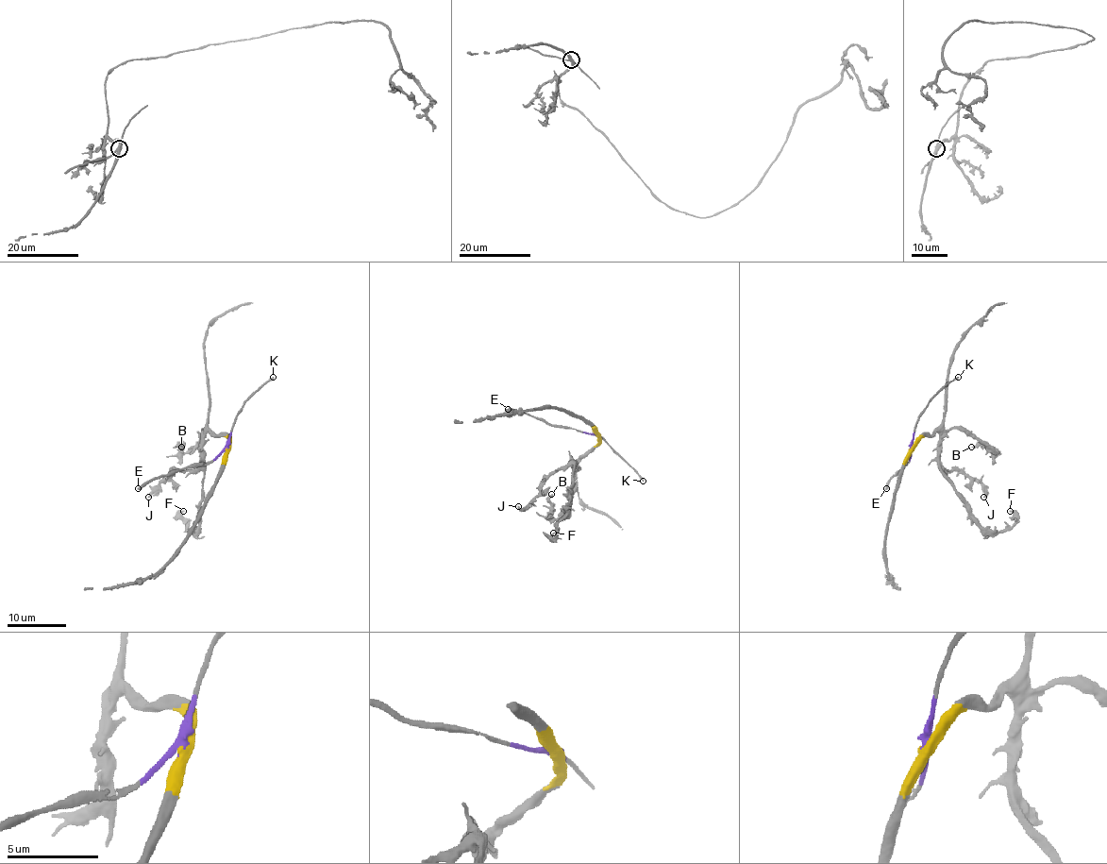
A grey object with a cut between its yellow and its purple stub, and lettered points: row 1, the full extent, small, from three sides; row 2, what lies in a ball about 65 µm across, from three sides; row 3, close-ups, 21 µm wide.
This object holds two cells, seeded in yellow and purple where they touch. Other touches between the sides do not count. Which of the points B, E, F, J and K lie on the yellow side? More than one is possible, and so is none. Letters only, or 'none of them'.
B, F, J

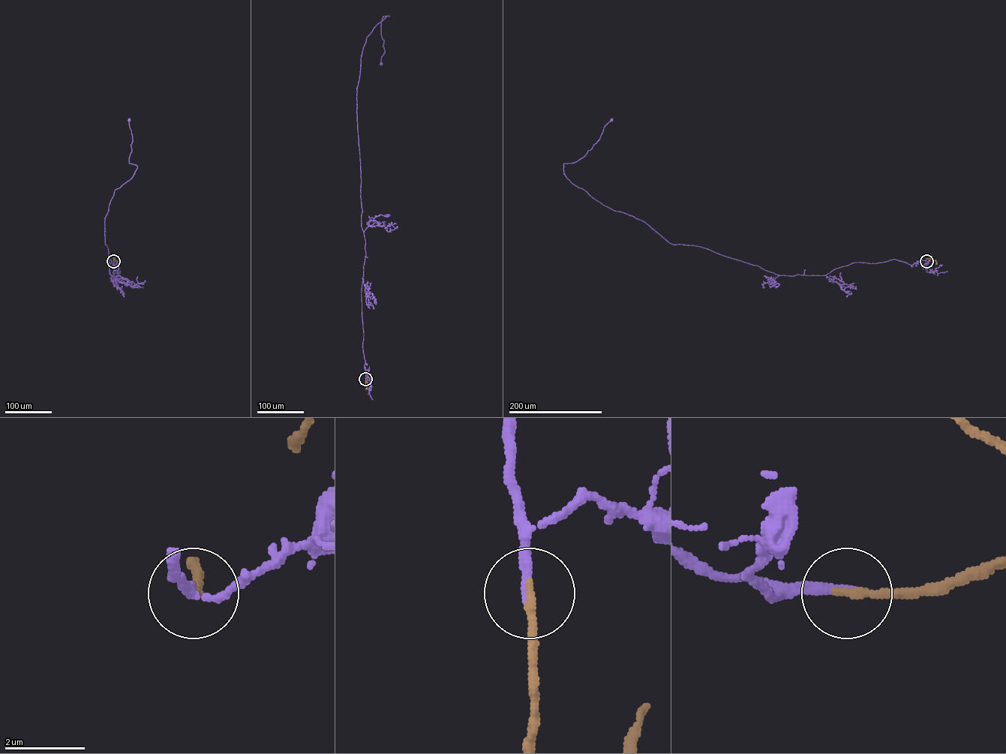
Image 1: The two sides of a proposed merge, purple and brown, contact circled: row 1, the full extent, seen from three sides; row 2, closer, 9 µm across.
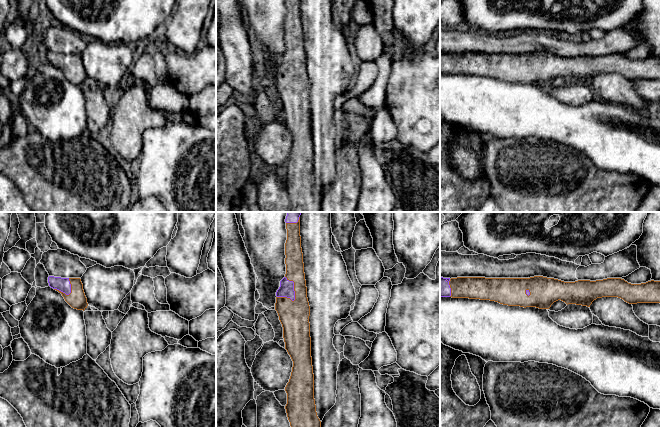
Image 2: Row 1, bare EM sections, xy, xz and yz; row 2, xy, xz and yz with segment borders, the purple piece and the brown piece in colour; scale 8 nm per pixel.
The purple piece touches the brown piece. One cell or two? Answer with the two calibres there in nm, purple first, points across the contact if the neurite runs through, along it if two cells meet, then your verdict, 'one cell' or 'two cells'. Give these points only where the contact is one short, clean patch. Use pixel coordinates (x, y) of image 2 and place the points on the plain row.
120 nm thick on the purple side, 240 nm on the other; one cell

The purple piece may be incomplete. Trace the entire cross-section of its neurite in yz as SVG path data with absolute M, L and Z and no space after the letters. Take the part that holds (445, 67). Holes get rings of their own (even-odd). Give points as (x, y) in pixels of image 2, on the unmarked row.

○ ○ ○ ○ ○

What the task requires
Find every line in the records that uses the string "extent", then copy it.

Answer to this problem
A grey object with a cut between its yellow and its purple stub, and lettered points: row 1, the full extent, small, from three sides; row 2, what lies in a ball about 65 µm across, from three sides; row 3, close-ups, 21 µm wide.
Image 1: The two sides of a proposed merge, purple and brown, contact circled: row 1, the full extent, seen from three sides; row 2, closer, 9 µm across.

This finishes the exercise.